* _PAGINA_:
—————

Le favole della
paura al servizio del potere
Che ci sia un commercio di organi sembra certo; e accade anche che ci siano dei
bambini che
scompaiono. Due realtà diverse. Mettetele insieme e avrete la nascita dell'ircocervo,
il mostro
fantastico e terrorizzante che un ministro italiano ha messo in circolazione. Il
commercio di bambini
come fornitori di organi, un mostruoso mondo cimiteriale di piccoli corpi
svuotati e svenduti a
pezzi. Nessuno ha fornito dati reali a questo proposito. Ma intanto l'effetto
della falsa notizia ha
messo in ombra la notizia vera, quella che riguarda una macchina giudiziaria
svuotata - lei sì
realmente - dei suoi organi, inascoltata e vilipesa nelle sue sentenze più
lungamente e
accuratamente elaborate (caso Englaro). Altri corpi non umani ma pur sempre
essenziali
all'esistenza di una società moderna vivono in Italia in condizioni di
silenziosa inarrestabile
mutilazione: le strutture della ricerca, l'università, la scuola, la sanità
pubblica, i corpi di polizia e
via elencando. Ci si chiede perché proprio dal Ministero preposto agli
organismi della sicurezza sia
stata lanciata questa fantasia terrificante. Quel che è certo è che ancora
una volta si fa ricorso alla
stimolazione delle paure profonde. E mentre dura l'assenza di strutture di
assistenza e di protezione
effettiva si continua a stimolare quel sentimento che a lungo ha dominato
l'orizzonte del mondo
occidentale, con l'avventura della guerra irachena e la riduzione delle garanzie
democratiche e dei
diritti di libertà.
Oggi la chiusura di Guantanamo è il primo grande segno che si
volta pagina nel
grande paese sull'altra sponda dell'Atlantico. Da noi si raccontano favole
tremende per spingere i
cittadini a chiudersi in casa e ad affidarsi a poteri rapidi ed efficaci, senza
imbarazzi di regole legali.

—————

* _Righe da una fonte di dati_:
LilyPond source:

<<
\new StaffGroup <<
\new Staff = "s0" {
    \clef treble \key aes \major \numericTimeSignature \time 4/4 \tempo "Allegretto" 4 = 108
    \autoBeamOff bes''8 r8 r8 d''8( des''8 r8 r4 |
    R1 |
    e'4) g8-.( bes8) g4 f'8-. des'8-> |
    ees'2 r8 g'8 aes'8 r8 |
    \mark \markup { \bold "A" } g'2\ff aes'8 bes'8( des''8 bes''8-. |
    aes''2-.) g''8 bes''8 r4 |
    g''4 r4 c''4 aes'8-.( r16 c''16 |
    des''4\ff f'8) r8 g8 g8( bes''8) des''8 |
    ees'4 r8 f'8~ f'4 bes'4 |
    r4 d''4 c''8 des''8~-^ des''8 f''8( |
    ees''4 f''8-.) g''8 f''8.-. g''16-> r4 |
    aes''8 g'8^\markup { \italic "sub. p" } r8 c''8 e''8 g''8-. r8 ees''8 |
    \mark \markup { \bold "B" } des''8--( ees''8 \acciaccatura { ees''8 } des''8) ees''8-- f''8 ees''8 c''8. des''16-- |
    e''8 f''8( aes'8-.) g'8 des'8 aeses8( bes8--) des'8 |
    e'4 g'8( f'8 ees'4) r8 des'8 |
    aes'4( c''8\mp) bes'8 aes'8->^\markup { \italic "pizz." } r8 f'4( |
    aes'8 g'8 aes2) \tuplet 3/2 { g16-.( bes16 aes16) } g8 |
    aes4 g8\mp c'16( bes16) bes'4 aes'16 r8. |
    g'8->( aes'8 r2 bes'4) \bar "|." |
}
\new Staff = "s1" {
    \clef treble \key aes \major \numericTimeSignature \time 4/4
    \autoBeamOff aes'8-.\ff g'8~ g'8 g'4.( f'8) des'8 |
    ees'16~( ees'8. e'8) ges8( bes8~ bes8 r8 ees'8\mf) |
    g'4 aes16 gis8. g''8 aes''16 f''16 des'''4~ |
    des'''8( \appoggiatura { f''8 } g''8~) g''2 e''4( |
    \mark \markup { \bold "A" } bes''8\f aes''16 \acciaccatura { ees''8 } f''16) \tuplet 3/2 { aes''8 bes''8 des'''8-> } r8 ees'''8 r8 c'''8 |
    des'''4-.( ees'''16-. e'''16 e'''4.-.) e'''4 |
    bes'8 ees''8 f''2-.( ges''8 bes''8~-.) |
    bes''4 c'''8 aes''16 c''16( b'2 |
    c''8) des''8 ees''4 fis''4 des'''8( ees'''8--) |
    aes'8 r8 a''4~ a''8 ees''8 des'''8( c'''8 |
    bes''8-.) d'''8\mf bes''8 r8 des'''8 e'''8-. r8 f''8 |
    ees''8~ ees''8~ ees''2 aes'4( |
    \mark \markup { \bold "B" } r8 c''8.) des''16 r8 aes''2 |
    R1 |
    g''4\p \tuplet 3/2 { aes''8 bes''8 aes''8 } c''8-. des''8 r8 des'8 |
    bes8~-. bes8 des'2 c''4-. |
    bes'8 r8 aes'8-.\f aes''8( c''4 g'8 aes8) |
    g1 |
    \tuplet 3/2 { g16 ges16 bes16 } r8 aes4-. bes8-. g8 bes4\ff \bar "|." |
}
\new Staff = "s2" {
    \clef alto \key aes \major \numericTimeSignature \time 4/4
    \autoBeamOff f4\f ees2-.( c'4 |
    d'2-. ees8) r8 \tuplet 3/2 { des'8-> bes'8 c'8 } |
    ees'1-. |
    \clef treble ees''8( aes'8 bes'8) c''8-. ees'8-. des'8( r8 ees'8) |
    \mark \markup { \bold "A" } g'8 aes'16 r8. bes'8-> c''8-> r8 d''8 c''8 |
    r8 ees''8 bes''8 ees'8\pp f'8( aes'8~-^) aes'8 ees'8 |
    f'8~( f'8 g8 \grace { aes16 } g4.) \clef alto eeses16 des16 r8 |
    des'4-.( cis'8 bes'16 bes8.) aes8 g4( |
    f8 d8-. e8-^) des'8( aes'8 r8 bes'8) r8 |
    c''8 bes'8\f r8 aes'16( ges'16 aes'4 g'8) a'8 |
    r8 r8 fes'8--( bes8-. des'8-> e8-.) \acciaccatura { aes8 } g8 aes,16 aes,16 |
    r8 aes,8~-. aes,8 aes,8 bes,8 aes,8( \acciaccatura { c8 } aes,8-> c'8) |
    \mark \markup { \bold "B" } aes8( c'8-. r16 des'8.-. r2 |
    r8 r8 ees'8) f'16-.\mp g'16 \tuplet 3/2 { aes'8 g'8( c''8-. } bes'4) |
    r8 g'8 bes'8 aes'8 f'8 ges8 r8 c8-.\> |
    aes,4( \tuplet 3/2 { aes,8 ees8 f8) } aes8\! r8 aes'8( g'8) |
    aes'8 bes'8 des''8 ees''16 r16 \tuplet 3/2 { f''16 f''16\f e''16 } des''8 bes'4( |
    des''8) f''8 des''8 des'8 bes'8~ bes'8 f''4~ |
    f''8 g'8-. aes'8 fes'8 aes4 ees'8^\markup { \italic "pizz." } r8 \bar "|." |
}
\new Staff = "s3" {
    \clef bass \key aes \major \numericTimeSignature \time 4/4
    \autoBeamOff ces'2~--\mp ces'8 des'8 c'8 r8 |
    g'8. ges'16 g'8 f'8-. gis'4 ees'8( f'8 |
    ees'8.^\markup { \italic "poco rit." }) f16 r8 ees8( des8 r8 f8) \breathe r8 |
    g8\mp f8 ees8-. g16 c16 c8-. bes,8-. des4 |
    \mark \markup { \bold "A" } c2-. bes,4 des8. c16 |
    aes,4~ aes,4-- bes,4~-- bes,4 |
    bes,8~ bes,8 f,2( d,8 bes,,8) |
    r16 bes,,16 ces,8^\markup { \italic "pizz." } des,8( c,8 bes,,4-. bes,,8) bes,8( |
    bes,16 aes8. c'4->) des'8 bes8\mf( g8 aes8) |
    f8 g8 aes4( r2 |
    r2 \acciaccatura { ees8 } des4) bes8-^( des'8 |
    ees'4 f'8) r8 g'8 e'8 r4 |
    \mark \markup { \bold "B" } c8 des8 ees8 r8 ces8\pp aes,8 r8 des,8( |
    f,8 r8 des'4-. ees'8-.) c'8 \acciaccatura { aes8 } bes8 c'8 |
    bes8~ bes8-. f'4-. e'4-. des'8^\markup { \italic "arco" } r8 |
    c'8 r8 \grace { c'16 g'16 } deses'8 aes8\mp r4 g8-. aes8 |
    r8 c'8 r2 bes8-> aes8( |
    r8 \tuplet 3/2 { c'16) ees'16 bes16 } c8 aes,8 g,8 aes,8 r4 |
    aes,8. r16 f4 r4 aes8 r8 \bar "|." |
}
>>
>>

—————

* _COMPITO RICHIESTO 1_: Quali corpi non umani, secondo la pagina, vivono in Italia in condizioni di silenziosa inarrestabile mutilazione? Elencali tutti.
* _COMPITO RICHIESTO 2_: Conta le linee di testo delle righe che contengono la stringa "italic" e scrivi soltanto il numero.

* _RISPOSTA SCRITTA 1_:
- le strutture della ricerca
- l'università
- la scuola
- la sanità pubblica
- i corpi di polizia

* _RISPOSTA SCRITTA 2_: 6